7.3 Tipos de luminárias
- Embutidas (downlights, plafons).
- Suspensas (sala de jantar, balcões).
- Apliques parede.
- Tira LED decorativa.
- Espelhos com luz integrada.
8. Inspecção e certificação
8.1 Antes da ligação
Instalação nova ou modificada não pode ser ligada à rede sem certificação por inspector.
Processo: 1. TR assina termo de responsabilidade. 2. Inspector certificado (CERTIEL, ITED, etc.) verifica. 3. Emite certificado que é enviado à distribuidora. 4. Distribuidora liga o contador.
8.2 Verificações
- Visual: conformidade do projecto, etiquetas, organização, acessibilidade.
- Continuidade dos condutores PE — multímetro Ω entre cada tomada e quadro.
- Isolamento (megger 500V ou 1000V) — entre fase e PE; entre fase e neutro. > 1 MΩ mínimo.
- Resistência da terra (terrómetro) — < 100 Ω.
- Diferenciais — premir botão TEST + injectar corrente controlada para confirmar disparo.
- Selectividade das protecções.
- Calibre dos disjuntores vs secção dos cabos.
- Polaridade das tomadas (fase + neutro + terra no sítio certo).
8.3 Periódicas
Após instalação: - Habitação: recomenda-se verificação a cada 10-20 anos (RTIEBT não obriga em prazo certo). - Comércio: variável, depende de seguros. - Indústria: inspecções periódicas formais. - Modificações: nova inspecção sempre.
8.4 Relatório
Relatório de inspecção inclui: - Identificação da instalação. - Resultados de cada verificação (cumpre / não cumpre). - Não-conformidades + recomendações. - Conclusão (apta ou não apta a serviço).
9. Manutenção
9.1 Preventiva
- Inspecção visual anual.
- Aperto de bornes (afrouxam com vibração térmica).
- Termografia (1-2 anos) — detecta pontos quentes (bornes soltos, sobrecarga).
- Teste de diferenciais (mensal, com botão TEST).
- Limpeza dos quadros.
9.2 Corretiva
Quando há falha: 1. Diagnóstico (multímetro, esquema). 2. Identificação do componente avariado. 3. Substituição (peças compatíveis). 4. Teste após reparação. 5. Registo no histórico.
9.3 Modificações
- Acréscimo de circuito → projecto + execução + nova inspecção.

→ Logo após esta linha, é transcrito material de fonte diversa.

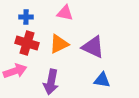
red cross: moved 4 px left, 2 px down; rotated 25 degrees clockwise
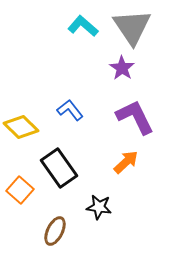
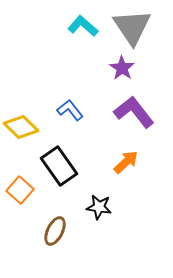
purple L-shape: moved 1 px left, 5 px up; rotated 12 degrees counterclockwise
black rectangle: moved 2 px up
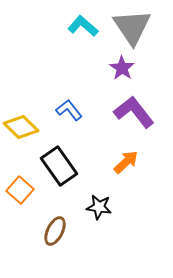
blue L-shape: moved 1 px left
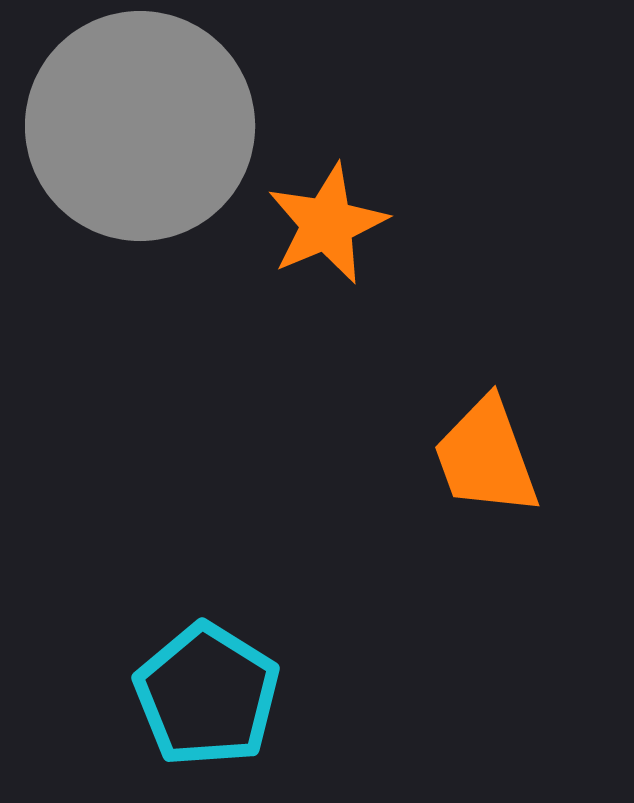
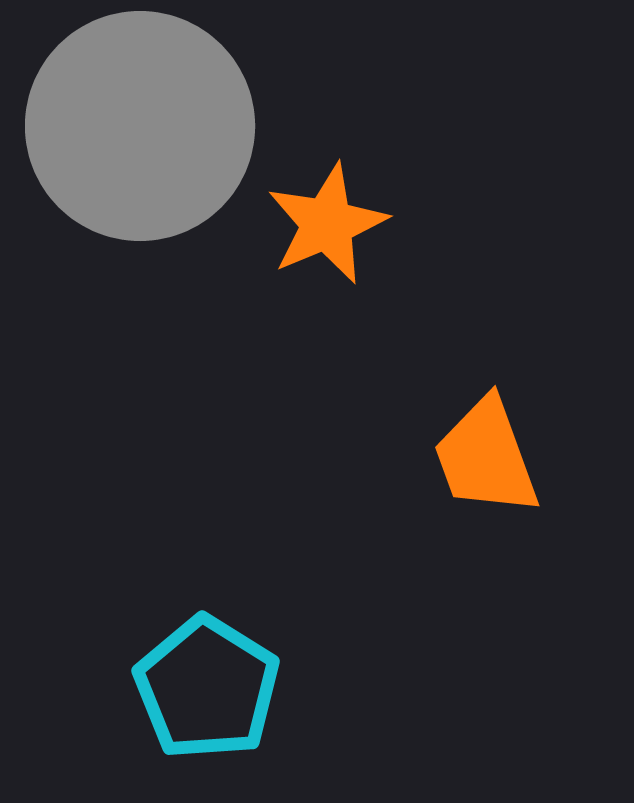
cyan pentagon: moved 7 px up
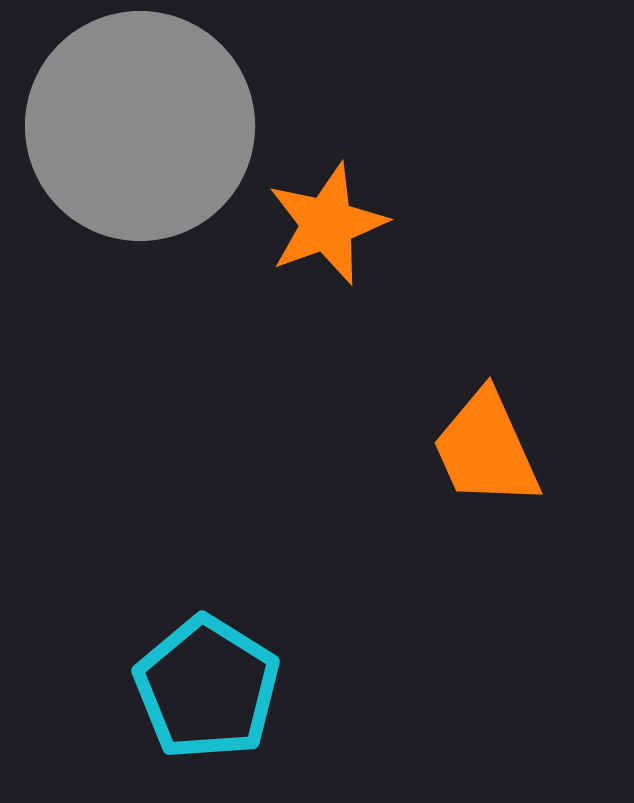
orange star: rotated 3 degrees clockwise
orange trapezoid: moved 8 px up; rotated 4 degrees counterclockwise
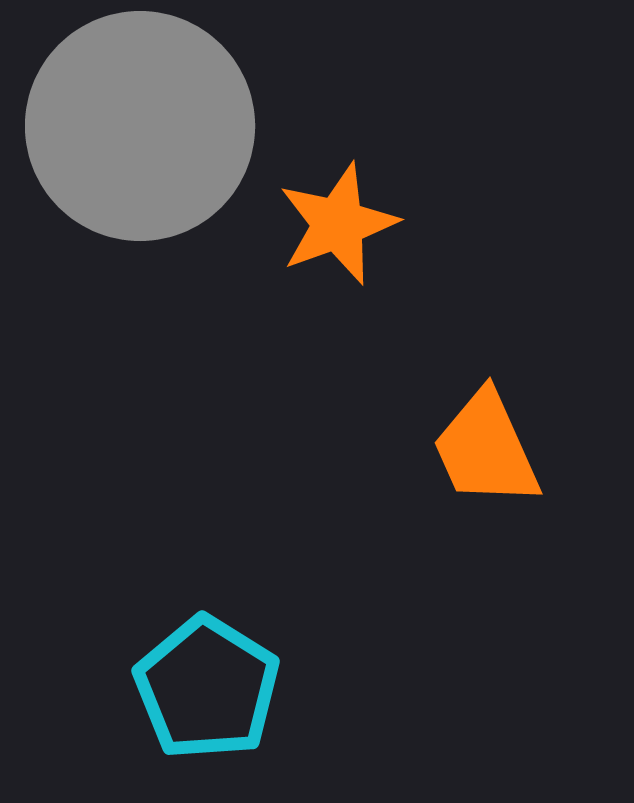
orange star: moved 11 px right
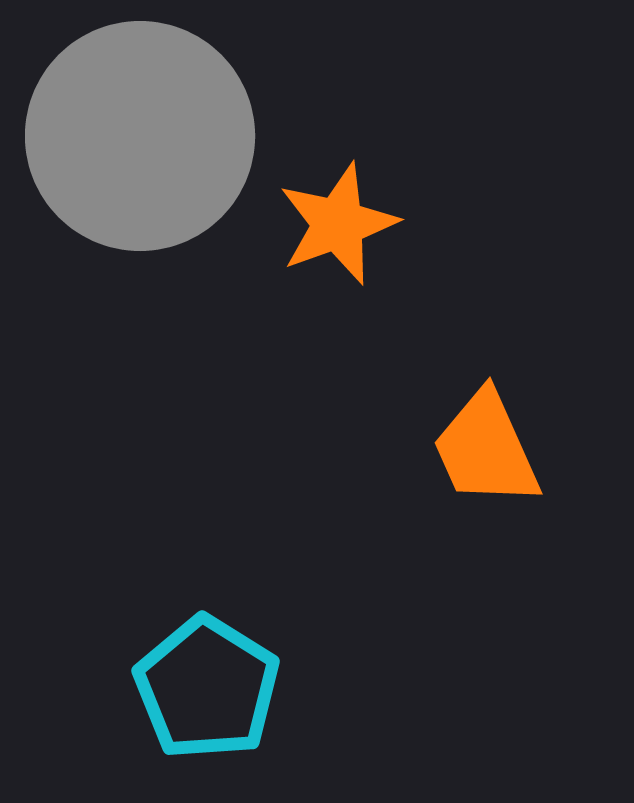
gray circle: moved 10 px down
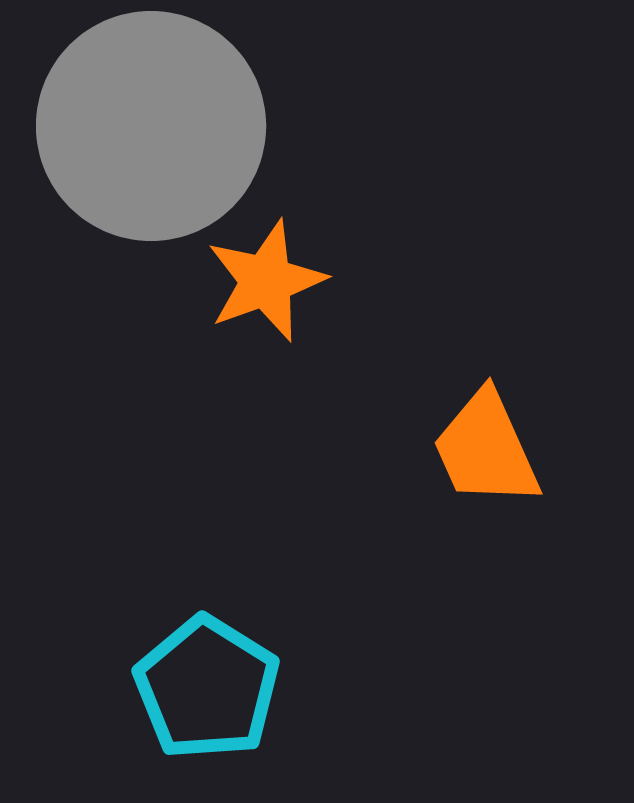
gray circle: moved 11 px right, 10 px up
orange star: moved 72 px left, 57 px down
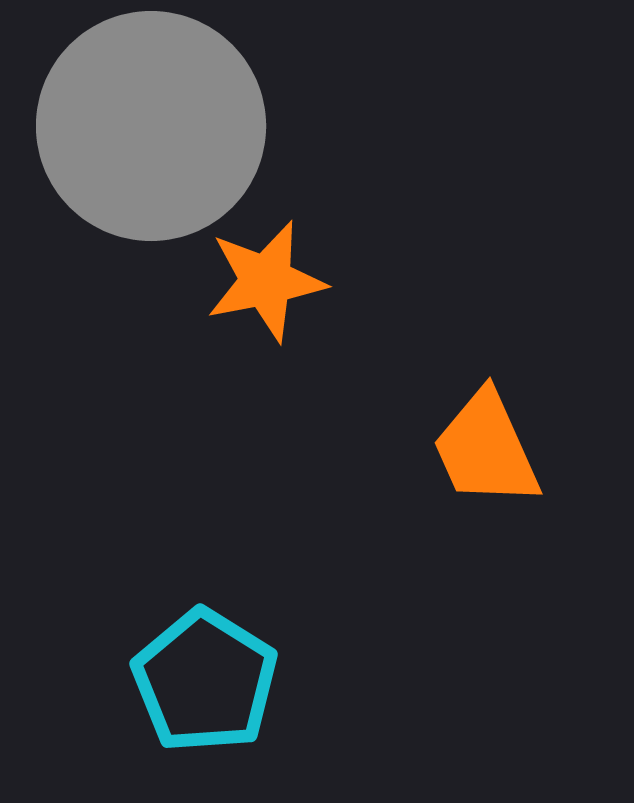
orange star: rotated 9 degrees clockwise
cyan pentagon: moved 2 px left, 7 px up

- Mudança de calibre → recalcular cabos + inspecção.
- Modificação grande → projecto completo + TR + inspector.
Não modificar por iniciativa própria sem autorização — risco legal + segurança.
10. Liga a outras UCs
- UC02864 — segurança eléctrica (5 regras de ouro aplicadas em todo trabalho).
- UC02925 — base trifásico para alimentação.
- UC02928 — esquemas eléctricos da instalação.
- UC02933 — quadros de distribuição mais detalhados.
- UC02862 — circuitos electromecânicos usam estes princípios.
11. Conclusão
Instalações eléctricas são a infraestrutura invisível de qualquer edifício. Bem projectadas e executadas: 30+ anos sem problemas. Mal feitas: incêndios, choques, paragens.
Investir em bom material, dimensionamento correcto, etiquetagem, documentação e inspecção é a diferença entre instalação segura e perigo latente.
Apêndice A · Cheat sheet RTIEBT
Cores de cabos:
Verde/amarelo PE
Azul claro N
Castanho L1
Preto L2
Cinzento L3
Circuitos típicos habitação:
Iluminação 10A, 1,5 mm² (vários pontos)
Tomadas 16A, 2,5 mm² + DR 30 mA
Cozinha 16A dedicado
Fogão 25A, 6 mm² dedicado + DR 30 mA
Casa-banho 16A + DR 30 mA + zonas
Diferenciais:
30 mA — protecção pessoas (obrigatório tomadas)
300 mA — incêndio (geral)
10 mA — equipamento médico
Disjuntor curva:
B = habitação geral
C = comércio, motores pequenos
D = motores grandes
Terra: < 100 Ω (RTIEBT); ideal < 30 Ω
Isolamento: > 1 MΩ por circuito
Apêndice B · Recursos
- RTIEBT — Portaria 949-A/2006 (DRE).
- DGEG — Direcção-Geral Energia.
- CERTIEL — entidade certificadora.
- ANPC — segurança incêndio.
- EN 60364 — norma europeia equivalente.
- Catálogos: Schneider, Hager, Legrand, ABB.